Der Buchabgabe-Blues. Manuskript weg. Was nun?
Mit völlig nutzlosen Überlegungen. Zwei Tage lang habe ich nach einer neuen Frisur für mich recherchiert. Irgendetwas muss grundsätzlich an mir geändert werden. Kürzer? Oder etwas wachsen lassen? Oder einfach ein anderer Stil? Nachdem ich Töchter und Freundinnen genervt habe mit der Frage „Wie findet ihr diese Frisur für mich“ wird mir plötzlich klar, dass es 1.) niemanden interessiert, welche Frisur ich habe und dass 2.) auch durch noch so viel Überlegungen es letztlich bei mir immer gleich aussehen wird. So eine Frisur, die eben viele weißhaarige alte Frauen haben.
- Oder natürlich?
Aber da eine meiner Töchter nächsten Monat zum zweiten Mal heiratet, habe ich nun ein neues Projekt. Ich brauche ein Kleid für die Hochzeit. Ich weiß, die Kleidung der Brautmutter ist nicht das wichtigste, aber irgendwie sollte ich doch nett aussehen, oder? Da kann ich doch den Buchabgabe-Blues nutzen, um etwas Schönes zu finden. Im Internet habe ich nun wieder alle Online-Platformen nach passenden Kleidern durchsucht, aber ich finde alles langweilig oder spießig. Brauche ich nicht, dann kann ich auch das alte schwarze Kleid noch einmal anziehen. Jetzt bin ich aber auf die Etsy-Seite gegangen und da tut sich wirklich etwas. Herrlich Kleider aus China – nein, das dauert zu lange-, oder aus Rumänien oder Bulgarien. Die Kleider aus Lettland sind auch nett. Soll ich, oder soll ich nicht? Ein knallrotes Kleid hat es mir angetan, aber ich weiß, ja, leider, die Brautmutter zieht nichts Rotes an. Gedeckt, eierschale, braun, grau oder eben das freundliche schwarz. Soll ich oder soll ich nicht? So habe ich doch wieder etwas gefunden, mit dem ich den Blues nach der Buchabgabe besänftigen kann.
- Zu rot?
- zu ladylike?
- Zu sexy?
Der Buchabgabe-Blues. Manuskript weg. Was nun?

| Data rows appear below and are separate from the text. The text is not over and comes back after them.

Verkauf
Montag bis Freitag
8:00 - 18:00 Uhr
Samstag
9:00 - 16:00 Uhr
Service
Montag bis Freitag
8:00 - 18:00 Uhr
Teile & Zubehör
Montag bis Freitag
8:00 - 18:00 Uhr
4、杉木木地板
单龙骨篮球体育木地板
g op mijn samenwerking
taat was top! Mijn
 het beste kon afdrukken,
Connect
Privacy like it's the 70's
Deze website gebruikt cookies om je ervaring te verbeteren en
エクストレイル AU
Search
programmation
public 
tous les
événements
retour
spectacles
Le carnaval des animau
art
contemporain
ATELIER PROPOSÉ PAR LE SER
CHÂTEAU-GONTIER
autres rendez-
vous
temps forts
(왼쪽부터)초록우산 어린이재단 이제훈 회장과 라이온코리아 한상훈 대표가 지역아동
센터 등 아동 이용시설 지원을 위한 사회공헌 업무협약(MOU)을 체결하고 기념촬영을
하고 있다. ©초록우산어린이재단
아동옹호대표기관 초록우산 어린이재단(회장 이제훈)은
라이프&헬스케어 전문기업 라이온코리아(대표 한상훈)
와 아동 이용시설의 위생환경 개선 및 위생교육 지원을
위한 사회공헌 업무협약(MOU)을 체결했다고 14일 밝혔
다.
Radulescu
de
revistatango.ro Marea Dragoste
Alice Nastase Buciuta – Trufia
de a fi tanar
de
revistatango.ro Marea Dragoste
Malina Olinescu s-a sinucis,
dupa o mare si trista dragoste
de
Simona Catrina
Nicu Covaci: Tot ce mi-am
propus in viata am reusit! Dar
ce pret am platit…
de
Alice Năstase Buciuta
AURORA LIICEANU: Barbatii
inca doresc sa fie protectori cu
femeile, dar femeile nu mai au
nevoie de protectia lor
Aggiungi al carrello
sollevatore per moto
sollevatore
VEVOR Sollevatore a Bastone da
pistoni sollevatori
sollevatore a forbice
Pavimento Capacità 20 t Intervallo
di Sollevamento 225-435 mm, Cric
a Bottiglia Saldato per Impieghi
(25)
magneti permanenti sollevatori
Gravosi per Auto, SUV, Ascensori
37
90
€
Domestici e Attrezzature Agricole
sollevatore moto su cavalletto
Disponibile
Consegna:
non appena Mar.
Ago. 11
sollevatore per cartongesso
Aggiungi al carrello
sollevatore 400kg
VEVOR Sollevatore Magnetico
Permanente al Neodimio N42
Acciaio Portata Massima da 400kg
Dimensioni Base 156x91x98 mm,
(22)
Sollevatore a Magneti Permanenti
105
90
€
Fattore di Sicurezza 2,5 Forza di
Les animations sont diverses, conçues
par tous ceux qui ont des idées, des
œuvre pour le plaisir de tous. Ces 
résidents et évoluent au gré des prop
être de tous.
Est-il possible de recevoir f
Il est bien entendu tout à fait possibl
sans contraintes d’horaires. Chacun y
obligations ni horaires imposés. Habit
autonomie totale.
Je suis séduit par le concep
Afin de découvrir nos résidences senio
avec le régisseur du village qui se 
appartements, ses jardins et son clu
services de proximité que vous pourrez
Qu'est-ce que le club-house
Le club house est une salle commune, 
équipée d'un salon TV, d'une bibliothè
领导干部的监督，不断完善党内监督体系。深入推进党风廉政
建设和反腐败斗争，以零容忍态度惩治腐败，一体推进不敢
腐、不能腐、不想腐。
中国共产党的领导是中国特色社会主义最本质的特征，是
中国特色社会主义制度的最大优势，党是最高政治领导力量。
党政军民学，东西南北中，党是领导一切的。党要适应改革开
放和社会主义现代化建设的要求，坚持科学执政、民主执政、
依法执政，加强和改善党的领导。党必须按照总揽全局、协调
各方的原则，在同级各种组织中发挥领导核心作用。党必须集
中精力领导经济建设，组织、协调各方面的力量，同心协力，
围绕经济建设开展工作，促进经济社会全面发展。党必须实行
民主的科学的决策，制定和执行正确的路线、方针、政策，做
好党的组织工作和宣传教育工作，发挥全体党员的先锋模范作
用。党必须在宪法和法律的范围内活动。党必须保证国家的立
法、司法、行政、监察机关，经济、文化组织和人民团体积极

Ich könnte eigentlich auch meine Wohnung neu streichen lassen. Oder wenigstens zwei Zimmer mit einer neuen Farbe aufpeppen. Oder alle Ordner schön beschriften? Einheitlich? Den Keller aufräumen? Alle Fotos scannen und ein schönes Buch daraus machen? Es gibt so Vieles, was ich tun könnte. Aber vielleicht muss das alles auch überhaupt nicht sein und ich lege mich noch mal ins Bett und lese dieses spannende Buch weiter. Eigentlich eine gute Idee.